Hal itu terungkap dalam hasil survei penilaian integritas (SPI) pendidikan pada 2024 yang dirilis oleh KPK, yaitu:

  • 12% sekolah masih menyalahgunakan dana BOS;
  • 17% sekolah masih melakukan pungutan liar;
  • 40% terindikasi melakukan nepotisme dalam pengadaan barang dan jasa;
  • 47% diduga melakukan penggelembungan biaya;
  • 42% sekolah melakukan pelanggaran seperti laporan fiktif dan manipulasi dokumen.

OTT KPK ke-19

Penangkapan Rektor Unsoed Akhmad Sodiq merupakan operasi tangkap tangan KPK ke-19 di sepanjang tahun 2026 ini.

Januari 2026

Dalam OTT pertama pada 9-10 Januari 2026, KPK menangkap delapan orang terkait dugaan suap pemeriksaan pajak di lingkungan Kantor Pelayanan Pajak Madya Jakarta Utara pada Direktorat Jenderal Pajak Kementerian Keuangan periode 2021-2026.

Pada bulan yang sama, KPK menangkap Wali Kota Madiun Maidi dalam OTT kedua, dan Bupati Pati Sudewo dalam OTT ketiga.

Februari 2026

KPK menangkap Kepala KPP Madya Banjarmasin, Kalimantan Selatan, dalam OTT keempat.

KPK menangkap mantan Direktur Penindakan dan Penyidikan pada Ditjen Bea dan Cukai Kemenkeu Rizal, yang sedang menjabat sebagai Kepala Kantor Wilayah Bea Cukai Sumatera Bagian Barat pada OTT kelima.

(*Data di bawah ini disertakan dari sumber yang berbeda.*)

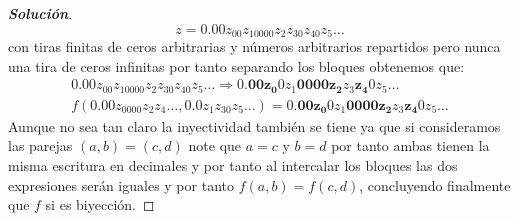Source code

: \documentclass[11pt]{article}
\numberwithin{equation}{section}
\numberwithin{figure}{section}
\begin{document}
\begin{enumerate}
\begin{proof}[\textbf{Solución}]
\begin{equation*}
       z=0.00z_00z_10000z_2z_30z_40z_5\dots
   \end{equation*}
   con tiras finitas de ceros arbitrarias y números arbitrarios repartidos pero nunca una tira de ceros infinitas por tanto separando los bloques obtenemos que:
   \begin{align*}
       0.00z_00z_10000z_2z_30z_40z_5\dots\Rightarrow0.\mathbf{00z_0 }0z_1\mathbf{0000z_2 }z_3\mathbf{z_4 }0z_5\dots\\
       f(0.00z_0000z_2z_4\dots,0.0z_1z_30z_5\dots)=0.\mathbf{00z_0 }0z_1\mathbf{0000z_2 }z_3\mathbf{z_4 }0z_5\dots
   \end{align*}
  Aunque no sea tan claro la inyectividad también se tiene ya que si consideramos las parejas $(a,b)=(c,d)$ note que $a=c$ y $b=d$ por tanto ambas tienen la misma escritura en decimales y por tanto al intercalar los bloques las dos expresiones serán iguales y por tanto $f(a,b)=f(c,d)$, concluyendo finalmente que $f$ si es biyección.
   \end{proof}
\end{enumerate}
\end{document}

KPK menangkap Ketua Pengadilan Negeri Depok I Wayan Eka Mariarta serta Wakil Ketua PN Depok Bambang Setyawan pada OTT keenam.

Seorang petugas polisi berpakaian preman berjalan melewati gedung Komisi Pemberantasan Korupsi (KPK) di Jakarta, pada 27 Juni 2023.

Sumber gambar, BAY ISMOYO/AFP via Getty Images

Keterangan gambar, Seorang petugas polisi berjalan melewati gedung Komisi Pemberantasan Korupsi (KPK) di Jakarta, pada 27 Juni 2023.

Maret 2026

KPK menangkap Bupati Pekalongan Fadia Arafiq, Bupati Rejang Lebong Muhammad Fikri Thobari, dan Bupati Cilacap Syamsul Auliya Rachman. Ketiganya ditangkap dalam OTT yang berbeda.

April 2026

KPK menangkap Bupati Tulungagung Gatut Sunu Wibowo dalam OTT ke-10.

Juni 2026

KPK kembali melakukan OTT yang membuat Wakil Menteri Imigrasi dan Pemasyarakatan Silmy Karim menyerahkan diri.

Kemudian KPK menangkap Bupati Muara Enim Edison dalam OTT ke-12, dan menangkap ASN Badan Pemeriksa Keuangan RI dalam OTT ke-13 yang merupakan lanjutan tangkap tangan sebelumnya.

Selain itu, KPK melakukan OTT ke-14 yang membuat Bupati Kuantan Singingi Suhardiman Amby menyerahkan diri.

Juli 2026

KPK melakukan OTT ke-15 sampai dengan ke-18. Beberapa pihak yang ditangkap adalah Bupati Langkat Syah Afandin alias Ondim, Bupati Sukoharjo Etik Suryani, Bupati Lombok Barat Lalu Ahmad Zaini, dan Bupati Pemalang Anom Widiyantoro.